▸ **DATA FOR THIS TASK**
•••••

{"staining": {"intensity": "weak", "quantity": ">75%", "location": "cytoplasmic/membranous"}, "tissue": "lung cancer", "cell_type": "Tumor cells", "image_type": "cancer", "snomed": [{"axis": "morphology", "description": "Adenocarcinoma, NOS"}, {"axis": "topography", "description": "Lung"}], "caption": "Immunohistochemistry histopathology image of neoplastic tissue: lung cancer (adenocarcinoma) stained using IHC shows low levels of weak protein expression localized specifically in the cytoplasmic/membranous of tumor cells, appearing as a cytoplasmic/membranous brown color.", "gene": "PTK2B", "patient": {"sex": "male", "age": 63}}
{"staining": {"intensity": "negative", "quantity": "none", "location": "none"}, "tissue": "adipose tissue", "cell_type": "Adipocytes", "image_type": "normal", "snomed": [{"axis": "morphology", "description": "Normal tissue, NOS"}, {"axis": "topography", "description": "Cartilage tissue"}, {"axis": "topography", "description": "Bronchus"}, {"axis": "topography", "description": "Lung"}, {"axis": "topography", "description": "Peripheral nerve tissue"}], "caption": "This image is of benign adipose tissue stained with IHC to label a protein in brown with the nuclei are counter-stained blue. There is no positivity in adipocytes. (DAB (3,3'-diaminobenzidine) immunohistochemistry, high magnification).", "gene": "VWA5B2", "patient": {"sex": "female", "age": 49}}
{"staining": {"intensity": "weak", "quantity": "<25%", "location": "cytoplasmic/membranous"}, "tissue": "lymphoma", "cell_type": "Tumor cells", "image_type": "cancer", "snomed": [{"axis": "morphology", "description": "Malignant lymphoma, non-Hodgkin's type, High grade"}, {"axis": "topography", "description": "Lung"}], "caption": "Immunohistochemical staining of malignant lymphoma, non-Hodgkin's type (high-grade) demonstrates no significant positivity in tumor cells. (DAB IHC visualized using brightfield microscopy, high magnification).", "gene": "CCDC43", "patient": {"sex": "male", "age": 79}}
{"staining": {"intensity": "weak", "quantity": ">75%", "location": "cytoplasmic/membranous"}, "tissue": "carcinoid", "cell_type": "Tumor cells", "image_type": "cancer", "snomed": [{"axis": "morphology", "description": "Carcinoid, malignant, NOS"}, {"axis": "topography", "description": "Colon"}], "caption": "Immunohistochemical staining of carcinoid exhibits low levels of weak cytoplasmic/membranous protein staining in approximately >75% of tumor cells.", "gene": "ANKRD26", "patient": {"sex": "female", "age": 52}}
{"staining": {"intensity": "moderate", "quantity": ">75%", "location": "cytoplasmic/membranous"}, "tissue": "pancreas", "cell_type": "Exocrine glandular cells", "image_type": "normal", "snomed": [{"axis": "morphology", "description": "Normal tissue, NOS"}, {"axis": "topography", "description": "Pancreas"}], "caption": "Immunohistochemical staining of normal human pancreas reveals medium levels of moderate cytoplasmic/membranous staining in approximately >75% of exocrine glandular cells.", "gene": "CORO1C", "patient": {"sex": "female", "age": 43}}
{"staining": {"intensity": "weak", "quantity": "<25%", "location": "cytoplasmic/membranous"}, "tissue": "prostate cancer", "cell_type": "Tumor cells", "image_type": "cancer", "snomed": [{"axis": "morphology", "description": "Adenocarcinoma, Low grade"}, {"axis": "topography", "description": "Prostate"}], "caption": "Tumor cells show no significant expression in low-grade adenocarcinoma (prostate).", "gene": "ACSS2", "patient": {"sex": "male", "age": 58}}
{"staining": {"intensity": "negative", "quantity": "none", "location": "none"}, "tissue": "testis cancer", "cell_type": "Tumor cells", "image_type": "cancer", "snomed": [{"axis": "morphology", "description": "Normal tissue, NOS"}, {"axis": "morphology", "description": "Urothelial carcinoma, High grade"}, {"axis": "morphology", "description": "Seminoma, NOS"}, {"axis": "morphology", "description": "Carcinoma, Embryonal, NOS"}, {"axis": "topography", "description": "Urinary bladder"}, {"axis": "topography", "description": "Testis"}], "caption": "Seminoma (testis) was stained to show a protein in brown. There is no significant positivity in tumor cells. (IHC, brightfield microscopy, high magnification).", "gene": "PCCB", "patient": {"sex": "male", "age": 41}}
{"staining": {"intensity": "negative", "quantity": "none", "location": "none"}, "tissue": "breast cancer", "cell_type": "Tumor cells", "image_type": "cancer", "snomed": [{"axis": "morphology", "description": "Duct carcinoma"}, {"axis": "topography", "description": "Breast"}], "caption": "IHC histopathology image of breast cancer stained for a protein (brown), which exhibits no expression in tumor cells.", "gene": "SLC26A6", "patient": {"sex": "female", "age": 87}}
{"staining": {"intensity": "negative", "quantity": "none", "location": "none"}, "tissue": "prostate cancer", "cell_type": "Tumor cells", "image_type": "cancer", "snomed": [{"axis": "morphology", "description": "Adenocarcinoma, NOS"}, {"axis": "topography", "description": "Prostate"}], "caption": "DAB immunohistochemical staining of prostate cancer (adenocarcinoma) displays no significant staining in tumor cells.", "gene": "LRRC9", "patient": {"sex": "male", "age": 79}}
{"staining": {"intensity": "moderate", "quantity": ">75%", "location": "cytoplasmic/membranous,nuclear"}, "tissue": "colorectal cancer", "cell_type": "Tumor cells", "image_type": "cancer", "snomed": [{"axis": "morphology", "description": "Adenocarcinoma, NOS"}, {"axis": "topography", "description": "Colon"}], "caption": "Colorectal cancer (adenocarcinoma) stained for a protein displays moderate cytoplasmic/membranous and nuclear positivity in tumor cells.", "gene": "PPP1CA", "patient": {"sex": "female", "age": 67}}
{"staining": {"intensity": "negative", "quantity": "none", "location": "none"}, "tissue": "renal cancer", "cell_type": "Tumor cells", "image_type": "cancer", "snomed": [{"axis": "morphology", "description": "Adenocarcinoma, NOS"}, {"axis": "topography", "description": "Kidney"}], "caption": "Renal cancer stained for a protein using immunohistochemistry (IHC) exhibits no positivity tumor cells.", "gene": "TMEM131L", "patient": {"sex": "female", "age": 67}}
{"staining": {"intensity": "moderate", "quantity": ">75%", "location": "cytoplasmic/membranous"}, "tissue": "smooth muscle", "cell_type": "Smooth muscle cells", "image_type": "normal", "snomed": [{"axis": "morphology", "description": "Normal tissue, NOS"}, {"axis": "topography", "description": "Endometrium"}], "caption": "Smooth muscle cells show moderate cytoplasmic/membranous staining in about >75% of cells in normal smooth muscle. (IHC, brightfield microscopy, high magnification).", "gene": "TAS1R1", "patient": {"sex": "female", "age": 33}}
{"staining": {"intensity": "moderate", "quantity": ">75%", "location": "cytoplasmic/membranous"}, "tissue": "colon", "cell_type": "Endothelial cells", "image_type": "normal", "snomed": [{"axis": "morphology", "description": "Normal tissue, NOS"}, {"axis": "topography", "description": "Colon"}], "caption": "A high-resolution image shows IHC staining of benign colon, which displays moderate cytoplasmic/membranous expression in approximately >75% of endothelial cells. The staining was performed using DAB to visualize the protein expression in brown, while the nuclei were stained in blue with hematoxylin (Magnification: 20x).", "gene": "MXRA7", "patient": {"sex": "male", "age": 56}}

•••••

▸ **GOAL OF THE EXERCISE**
Each line above must be retyped exactly in the response.

▸ **WRITTEN SOLUTION**
{"staining": {"intensity": "weak", "quantity": ">75%", "location": "cytoplasmic/membranous"}, "tissue": "lung cancer", "cell_type": "Tumor cells", "image_type": "cancer", "snomed": [{"axis": "morphology", "description": "Adenocarcinoma, NOS"}, {"axis": "topography", "description": "Lung"}], "caption": "Immunohistochemistry histopathology image of neoplastic tissue: lung cancer (adenocarcinoma) stained using IHC shows low levels of weak protein expression localized specifically in the cytoplasmic/membranous of tumor cells, appearing as a cytoplasmic/membranous brown color.", "gene": "PTK2B", "patient": {"sex": "male", "age": 63}}
{"staining": {"intensity": "negative", "quantity": "none", "location": "none"}, "tissue": "adipose tissue", "cell_type": "Adipocytes", "image_type": "normal", "snomed": [{"axis": "morphology", "description": "Normal tissue, NOS"}, {"axis": "topography", "description": "Cartilage tissue"}, {"axis": "topography", "description": "Bronchus"}, {"axis": "topography", "description": "Lung"}, {"axis": "topography", "description": "Peripheral nerve tissue"}], "caption": "This image is of benign adipose tissue stained with IHC to label a protein in brown with the nuclei are counter-stained blue. There is no positivity in adipocytes. (DAB (3,3'-diaminobenzidine) immunohistochemistry, high magnification).", "gene": "VWA5B2", "patient": {"sex": "female", "age": 49}}
{"staining": {"intensity": "weak", "quantity": "<25%", "location": "cytoplasmic/membranous"}, "tissue": "lymphoma", "cell_type": "Tumor cells", "image_type": "cancer", "snomed": [{"axis": "morphology", "description": "Malignant lymphoma, non-Hodgkin's type, High grade"}, {"axis": "topography", "description": "Lung"}], "caption": "Immunohistochemical staining of malignant lymphoma, non-Hodgkin's type (high-grade) demonstrates no significant positivity in tumor cells. (DAB IHC visualized using brightfield microscopy, high magnification).", "gene": "CCDC43", "patient": {"sex": "male", "age": 79}}
{"staining": {"intensity": "weak", "quantity": ">75%", "location": "cytoplasmic/membranous"}, "tissue": "carcinoid", "cell_type": "Tumor cells", "image_type": "cancer", "snomed": [{"axis": "morphology", "description": "Carcinoid, malignant, NOS"}, {"axis": "topography", "description": "Colon"}], "caption": "Immunohistochemical staining of carcinoid exhibits low levels of weak cytoplasmic/membranous protein staining in approximately >75% of tumor cells.", "gene": "ANKRD26", "patient": {"sex": "female", "age": 52}}
{"staining": {"intensity": "moderate", "quantity": ">75%", "location": "cytoplasmic/membranous"}, "tissue": "pancreas", "cell_type": "Exocrine glandular cells", "image_type": "normal", "snomed": [{"axis": "morphology", "description": "Normal tissue, NOS"}, {"axis": "topography", "description": "Pancreas"}], "caption": "Immunohistochemical staining of normal human pancreas reveals medium levels of moderate cytoplasmic/membranous staining in approximately >75% of exocrine glandular cells.", "gene": "CORO1C", "patient": {"sex": "female", "age": 43}}
{"staining": {"intensity": "weak", "quantity": "<25%", "location": "cytoplasmic/membranous"}, "tissue": "prostate cancer", "cell_type": "Tumor cells", "image_type": "cancer", "snomed": [{"axis": "morphology", "description": "Adenocarcinoma, Low grade"}, {"axis": "topography", "description": "Prostate"}], "caption": "Tumor cells show no significant expression in low-grade adenocarcinoma (prostate).", "gene": "ACSS2", "patient": {"sex": "male", "age": 58}}
{"staining": {"intensity": "negative", "quantity": "none", "location": "none"}, "tissue": "testis cancer", "cell_type": "Tumor cells", "image_type": "cancer", "snomed": [{"axis": "morphology", "description": "Normal tissue, NOS"}, {"axis": "morphology", "description": "Urothelial carcinoma, High grade"}, {"axis": "morphology", "description": "Seminoma, NOS"}, {"axis": "morphology", "description": "Carcinoma, Embryonal, NOS"}, {"axis": "topography", "description": "Urinary bladder"}, {"axis": "topography", "description": "Testis"}], "caption": "Seminoma (testis) was stained to show a protein in brown. There is no significant positivity in tumor cells. (IHC, brightfield microscopy, high magnification).", "gene": "PCCB", "patient": {"sex": "male", "age": 41}}
{"staining": {"intensity": "negative", "quantity": "none", "location": "none"}, "tissue": "breast cancer", "cell_type": "Tumor cells", "image_type": "cancer", "snomed": [{"axis": "morphology", "description": "Duct carcinoma"}, {"axis": "topography", "description": "Breast"}], "caption": "IHC histopathology image of breast cancer stained for a protein (brown), which exhibits no expression in tumor cells.", "gene": "SLC26A6", "patient": {"sex": "female", "age": 87}}
{"staining": {"intensity": "negative", "quantity": "none", "location": "none"}, "tissue": "prostate cancer", "cell_type": "Tumor cells", "image_type": "cancer", "snomed": [{"axis": "morphology", "description": "Adenocarcinoma, NOS"}, {"axis": "topography", "description": "Prostate"}], "caption": "DAB immunohistochemical staining of prostate cancer (adenocarcinoma) displays no significant staining in tumor cells.", "gene": "LRRC9", "patient": {"sex": "male", "age": 79}}
{"staining": {"intensity": "moderate", "quantity": ">75%", "location": "cytoplasmic/membranous,nuclear"}, "tissue": "colorectal cancer", "cell_type": "Tumor cells", "image_type": "cancer", "snomed": [{"axis": "morphology", "description": "Adenocarcinoma, NOS"}, {"axis": "topography", "description": "Colon"}], "caption": "Colorectal cancer (adenocarcinoma) stained for a protein displays moderate cytoplasmic/membranous and nuclear positivity in tumor cells.", "gene": "PPP1CA", "patient": {"sex": "female", "age": 67}}
{"staining": {"intensity": "negative", "quantity": "none", "location": "none"}, "tissue": "renal cancer", "cell_type": "Tumor cells", "image_type": "cancer", "snomed": [{"axis": "morphology", "description": "Adenocarcinoma, NOS"}, {"axis": "topography", "description": "Kidney"}], "caption": "Renal cancer stained for a protein using immunohistochemistry (IHC) exhibits no positivity tumor cells.", "gene": "TMEM131L", "patient": {"sex": "female", "age": 67}}
{"staining": {"intensity": "moderate", "quantity": ">75%", "location": "cytoplasmic/membranous"}, "tissue": "smooth muscle", "cell_type": "Smooth muscle cells", "image_type": "normal", "snomed": [{"axis": "morphology", "description": "Normal tissue, NOS"}, {"axis": "topography", "description": "Endometrium"}], "caption": "Smooth muscle cells show moderate cytoplasmic/membranous staining in about >75% of cells in normal smooth muscle. (IHC, brightfield microscopy, high magnification).", "gene": "TAS1R1", "patient": {"sex": "female", "age": 33}}
{"staining": {"intensity": "moderate", "quantity": ">75%", "location": "cytoplasmic/membranous"}, "tissue": "colon", "cell_type": "Endothelial cells", "image_type": "normal", "snomed": [{"axis": "morphology", "description": "Normal tissue, NOS"}, {"axis": "topography", "description": "Colon"}], "caption": "A high-resolution image shows IHC staining of benign colon, which displays moderate cytoplasmic/membranous expression in approximately >75% of endothelial cells. The staining was performed using DAB to visualize the protein expression in brown, while the nuclei were stained in blue with hematoxylin (Magnification: 20x).", "gene": "MXRA7", "patient": {"sex": "male", "age": 56}}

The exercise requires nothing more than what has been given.